• [MATERIAL FOR THIS EXERCISE]:

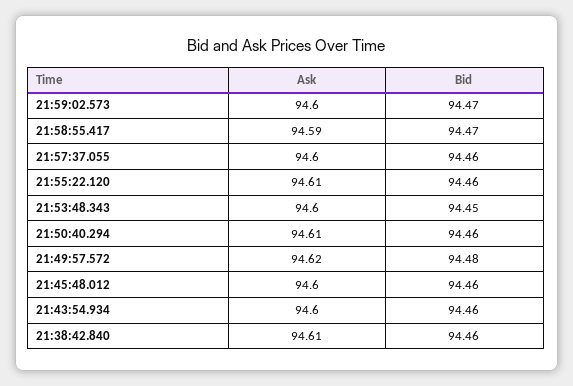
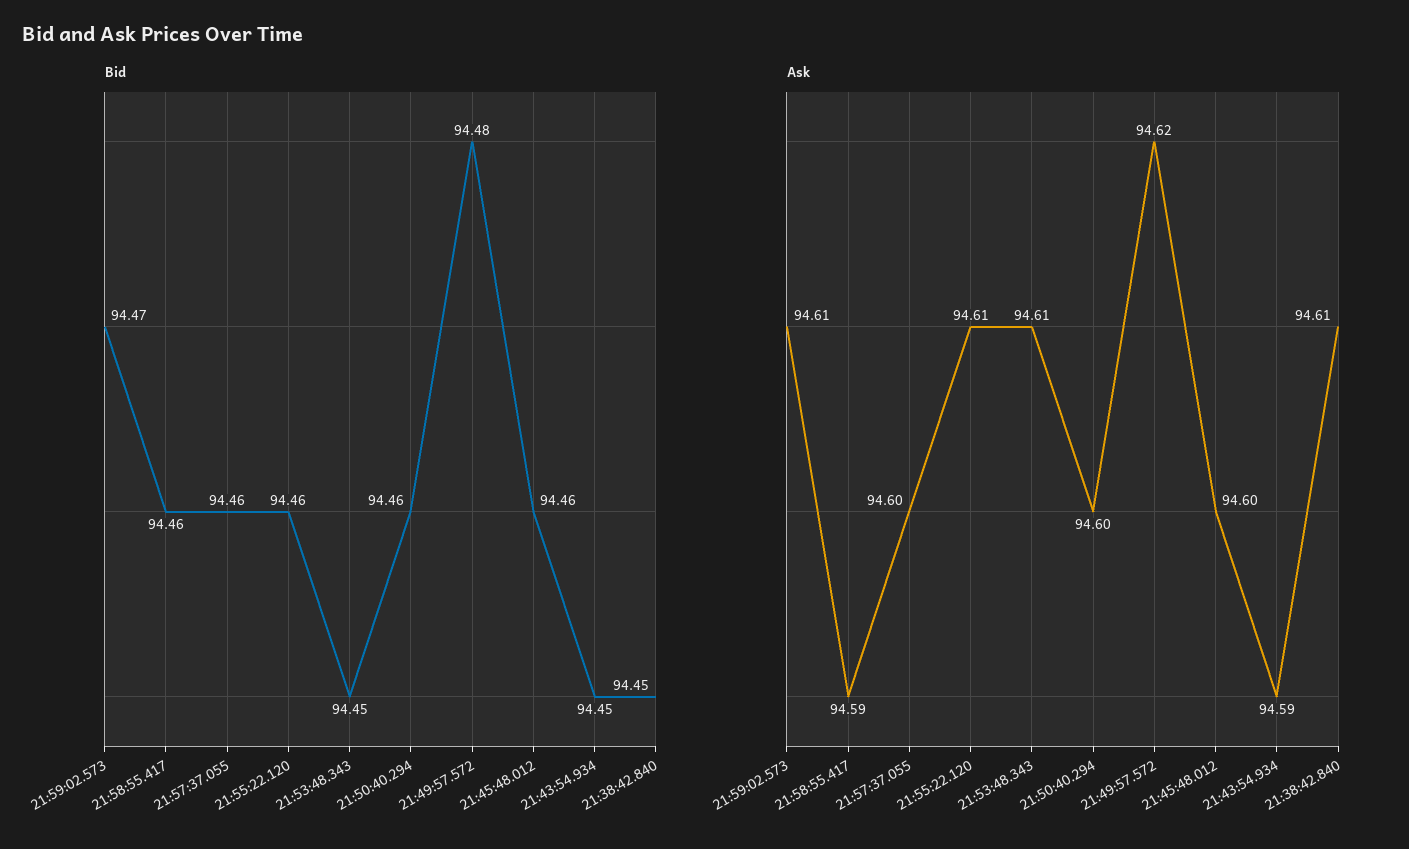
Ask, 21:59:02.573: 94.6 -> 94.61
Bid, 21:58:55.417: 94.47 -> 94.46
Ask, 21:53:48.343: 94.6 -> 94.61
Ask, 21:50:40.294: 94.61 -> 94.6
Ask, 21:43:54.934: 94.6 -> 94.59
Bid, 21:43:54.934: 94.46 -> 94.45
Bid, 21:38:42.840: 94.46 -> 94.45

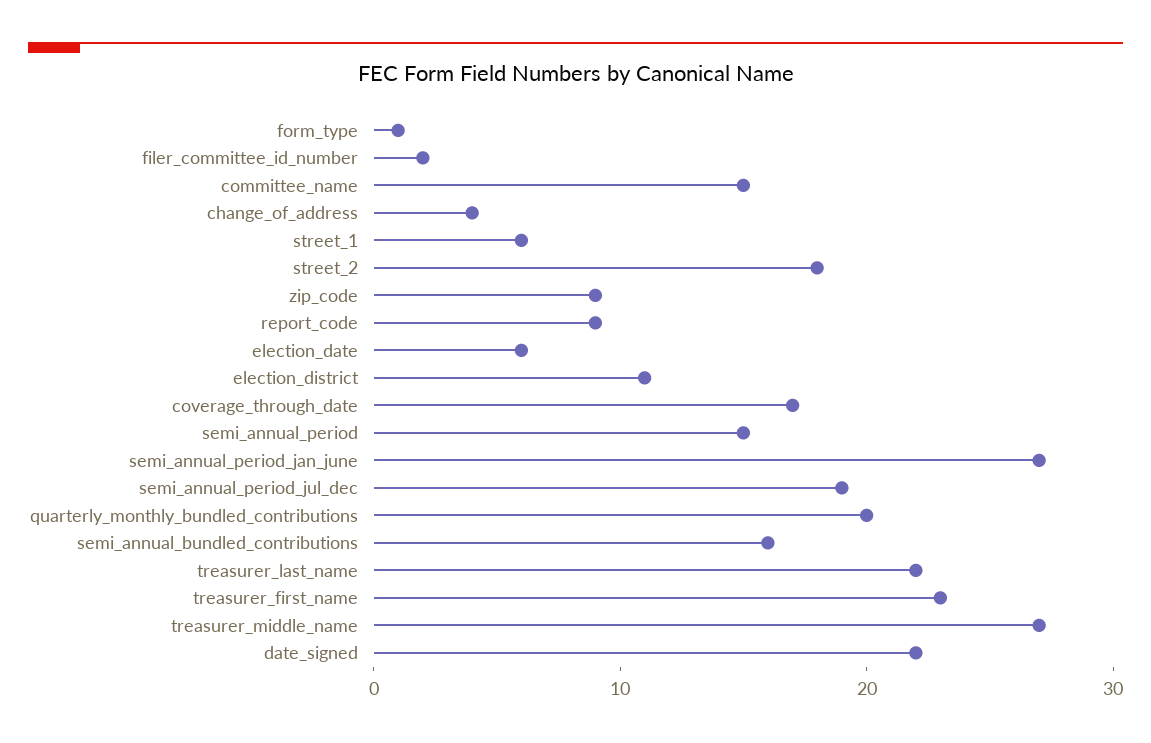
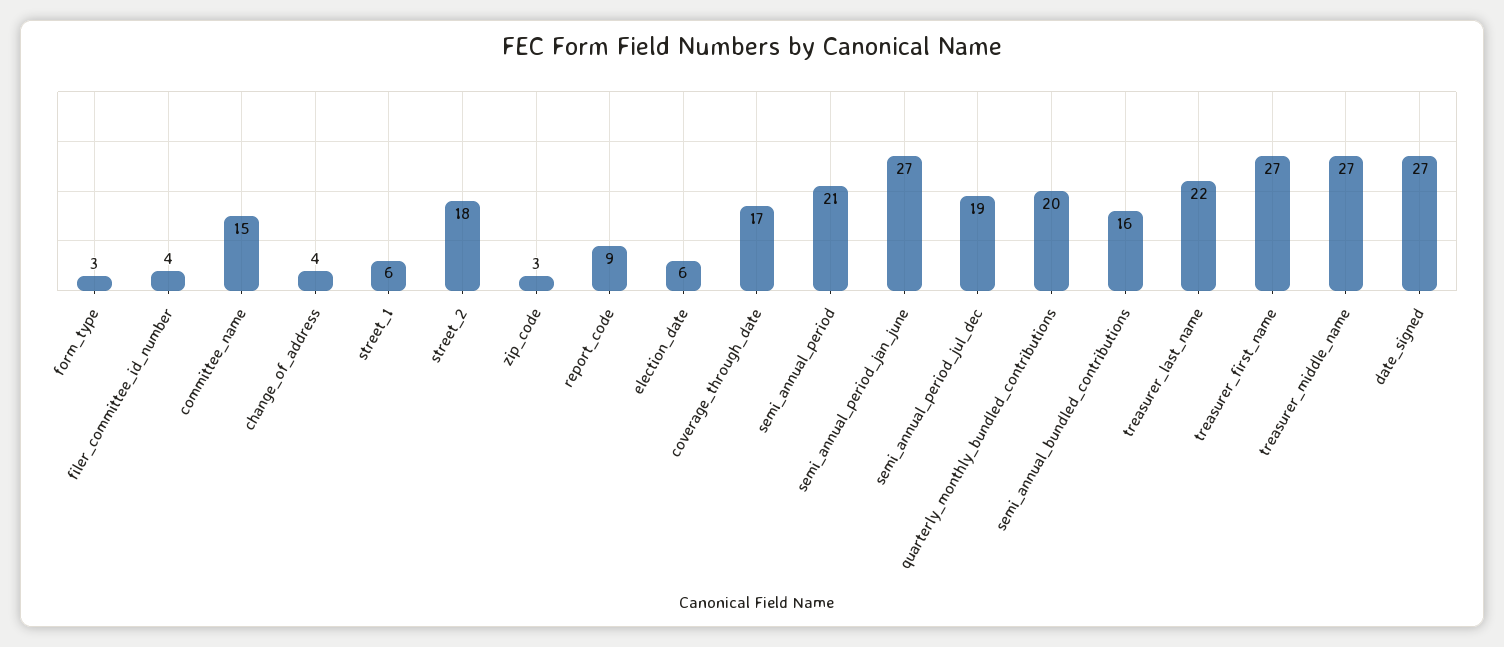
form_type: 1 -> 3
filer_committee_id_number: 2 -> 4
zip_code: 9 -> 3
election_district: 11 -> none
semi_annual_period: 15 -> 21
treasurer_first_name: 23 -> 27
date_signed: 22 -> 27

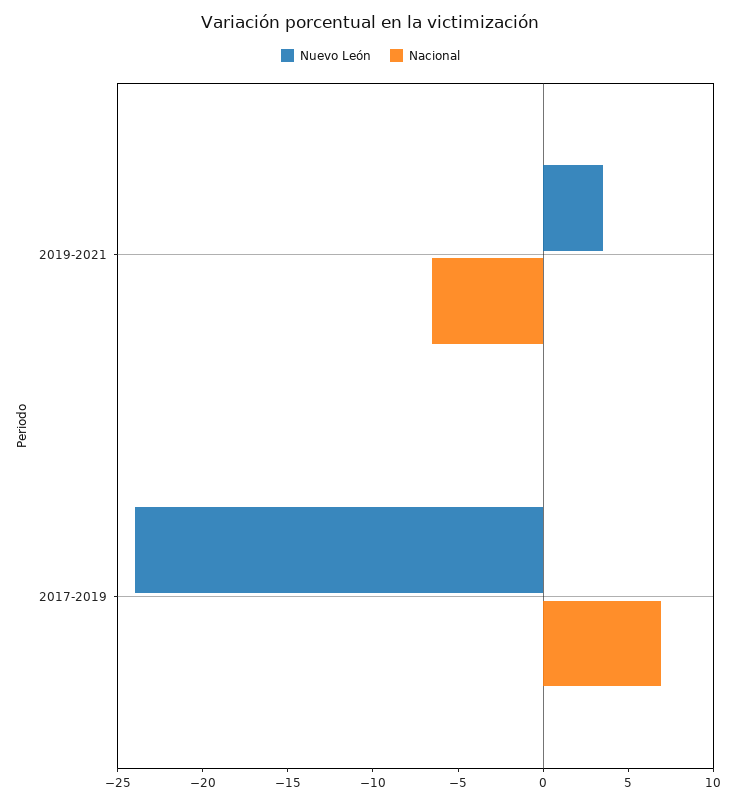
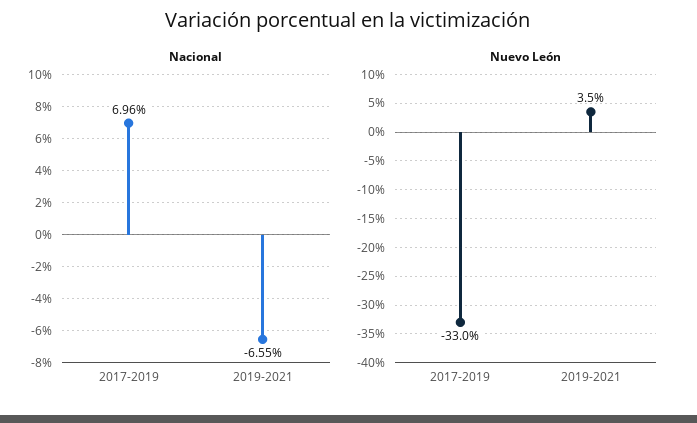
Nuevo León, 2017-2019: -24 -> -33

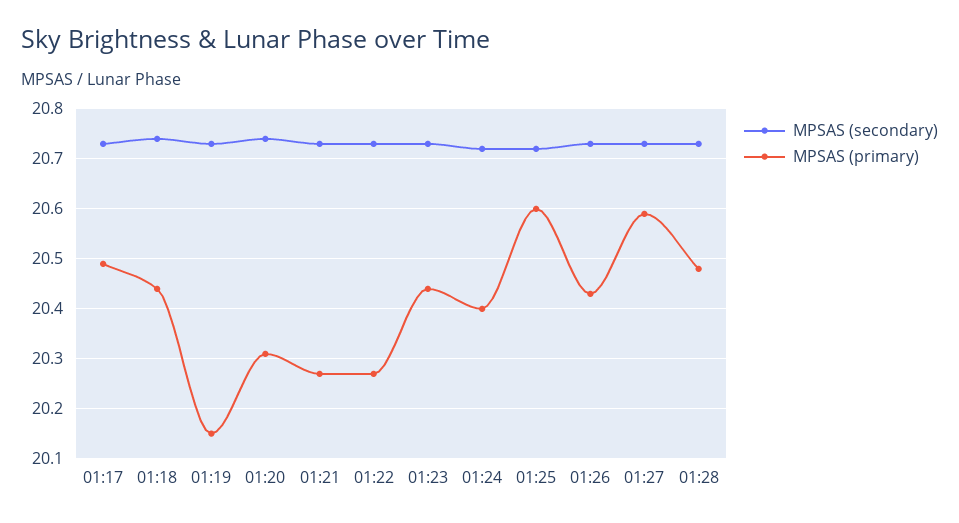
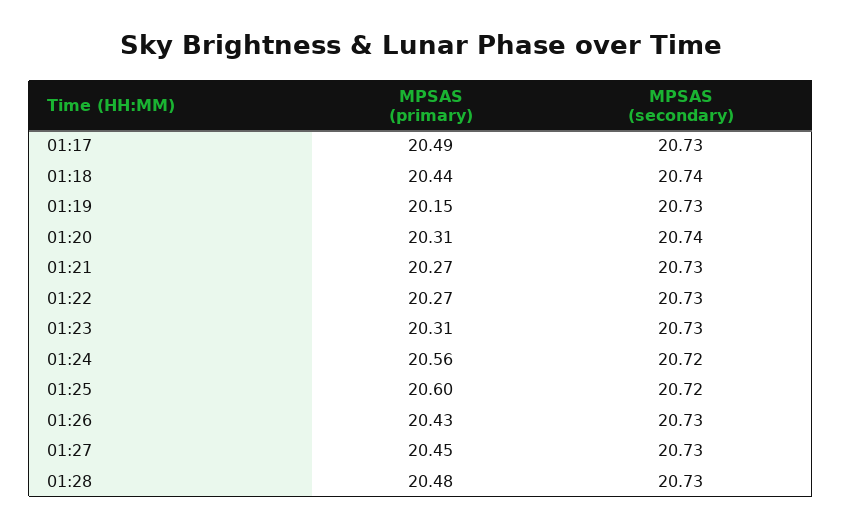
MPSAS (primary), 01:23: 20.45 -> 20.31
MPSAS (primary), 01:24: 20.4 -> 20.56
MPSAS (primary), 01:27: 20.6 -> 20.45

• [INSTRUCTIONS TO FOLLOW]: What the answer needs is every line from the one with "Ask, 21:43:54.934: 94.6 -> 94.59" through the last line of the data, reproduced word for word and with pictures omitted.

• [REPLY TO THE EXERCISE]:
Ask, 21:43:54.934: 94.6 -> 94.59
Bid, 21:43:54.934: 94.46 -> 94.45
Bid, 21:38:42.840: 94.46 -> 94.45

form_type: 1 -> 3
filer_committee_id_number: 2 -> 4
zip_code: 9 -> 3
election_district: 11 -> none
semi_annual_period: 15 -> 21
treasurer_first_name: 23 -> 27
date_signed: 22 -> 27

Nuevo León, 2017-2019: -24 -> -33

MPSAS (primary), 01:23: 20.45 -> 20.31
MPSAS (primary), 01:24: 20.4 -> 20.56
MPSAS (primary), 01:27: 20.6 -> 20.45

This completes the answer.